» SHORT EXERCISE
Keep only the lines below that contain the word "Give", and copy each of them out in full.

» DATA LINES
— BEGIN —

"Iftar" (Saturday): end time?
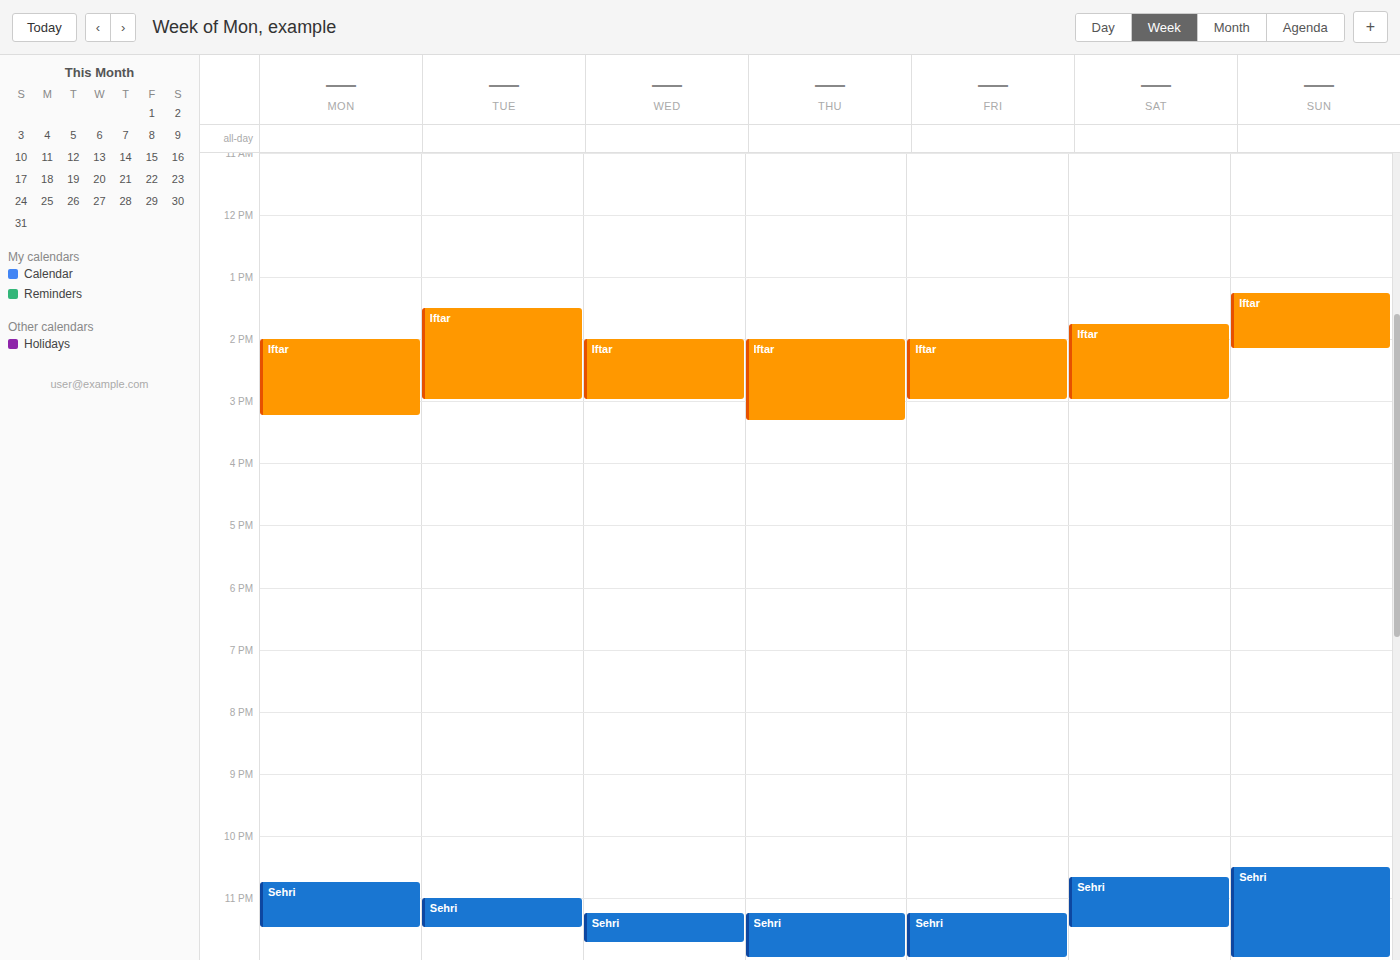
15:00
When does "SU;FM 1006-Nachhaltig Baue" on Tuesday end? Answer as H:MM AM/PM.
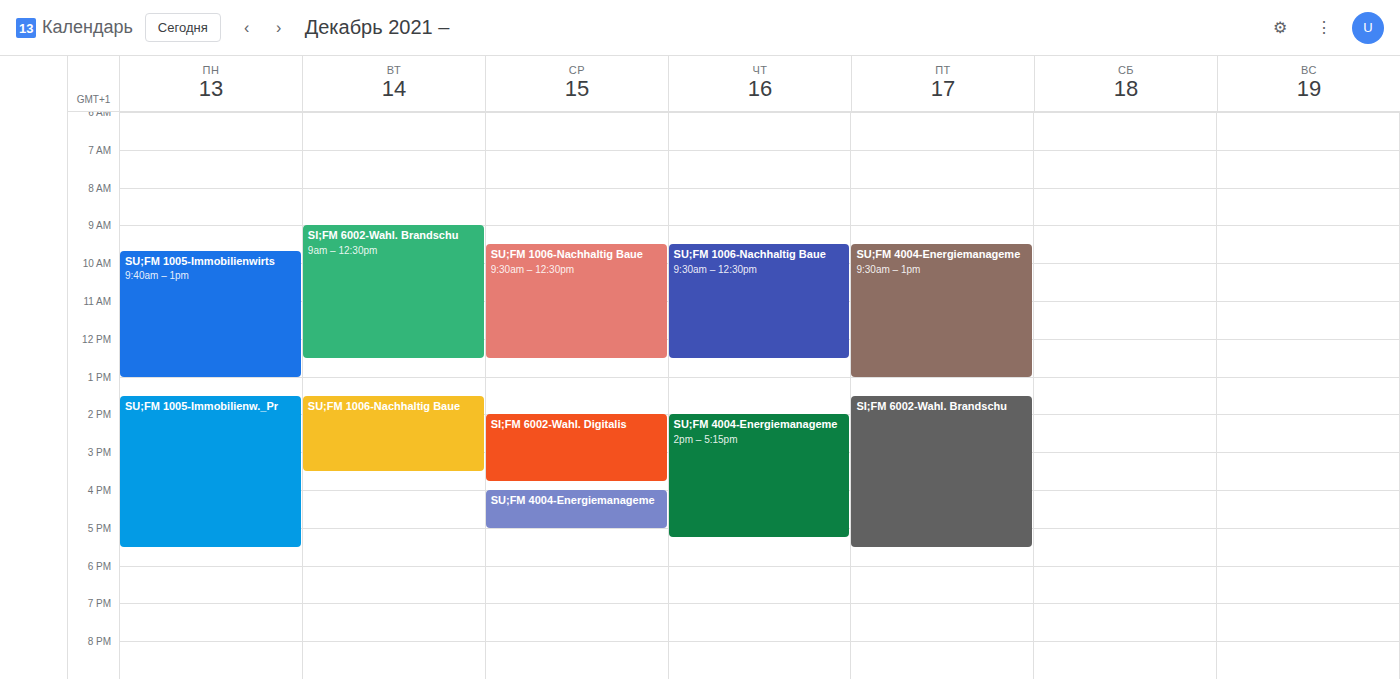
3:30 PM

— END —
— BEGIN —

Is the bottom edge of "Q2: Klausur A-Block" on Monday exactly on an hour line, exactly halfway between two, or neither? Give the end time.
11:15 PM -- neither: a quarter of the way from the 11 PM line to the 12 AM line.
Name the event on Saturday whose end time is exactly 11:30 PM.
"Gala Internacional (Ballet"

— END —
— BEGIN —

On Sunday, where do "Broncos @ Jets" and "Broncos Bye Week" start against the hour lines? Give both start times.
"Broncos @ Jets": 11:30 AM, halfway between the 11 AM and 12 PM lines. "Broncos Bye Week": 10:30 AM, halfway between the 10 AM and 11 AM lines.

— END —

» RESULT
Is the bottom edge of "Q2: Klausur A-Block" on Monday exactly on an hour line, exactly halfway between two, or neither? Give the end time.
On Sunday, where do "Broncos @ Jets" and "Broncos Bye Week" start against the hour lines? Give both start times.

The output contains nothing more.